1918 yıllarında Kırşehir'e bağlı Çıkınağıl köyünde Götsüz Şükrü namında bir eşkıya türemişti. Bir müddet sonra bu köyden kovulan Şükrü, Çadırlı Hacıyusuf köyüne sığınmış, ata eğri bindiği için kendisine götsüz lâkabı takılmıştır.
Savcılı Dişi Kitli başta olmak üzere, aslen Yağmurlulu olup Sıdıklı'da oturan Abit ve bölgedeki diğer eşkıyalarla işbirliği yapan Şükrü, Arkadaşı Abit'in babasının evine küs giden feriğini kandırıp kaçırır. Olay Abit'e çok dokunur. Fakat tek başına köyü basmayı göze alamaz.

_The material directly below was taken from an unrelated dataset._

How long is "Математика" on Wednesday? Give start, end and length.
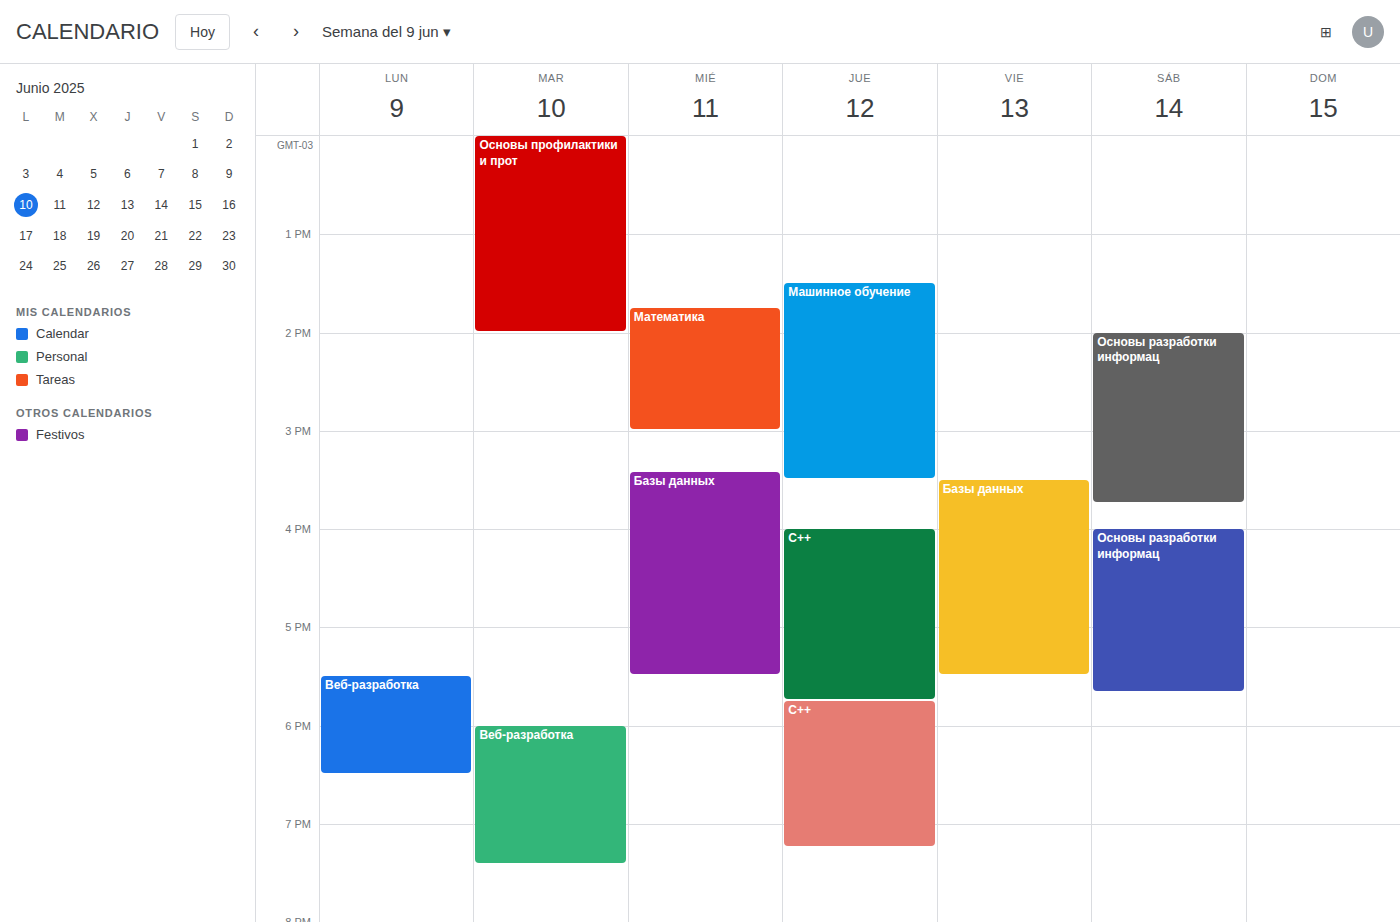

Komutana 40 altın verir ve on kişilik müfrezeyle birlikte Abit, Çadırlı Hacıyusuf köyüne gelirler. Muhtar İsmail Çavuş'tan Şükrü'yü isterler. İsmail Çavuş, "Şükrü, hanımını buraya bıraktı, fakat kendisinin nerede olduğunu bilmem." der. Gece, Şükrü müfrezelerin yattığı odayı kurşun yağmuruna tutar. Sabahleyin Abit ile müfrezeler kadını alıp Kırşehir'e gitmek için yola çıkarlar. Abit'in ve müfrezelerin geçeceği Filikli Tepe mevkiinde yola pusu kuran Şükrü, Abit ve müfrezelerle çatışmaya girer. Müfreze çavuşunu öldürdükten sonra mavzerinin namlusundan girdirdiği kurşunla Abit'i yaralayan Şükrü, yaralı Abit'e çok işkence yapar. Hatta ayak tabanlarının derisini yüzdükten sonra öldürür.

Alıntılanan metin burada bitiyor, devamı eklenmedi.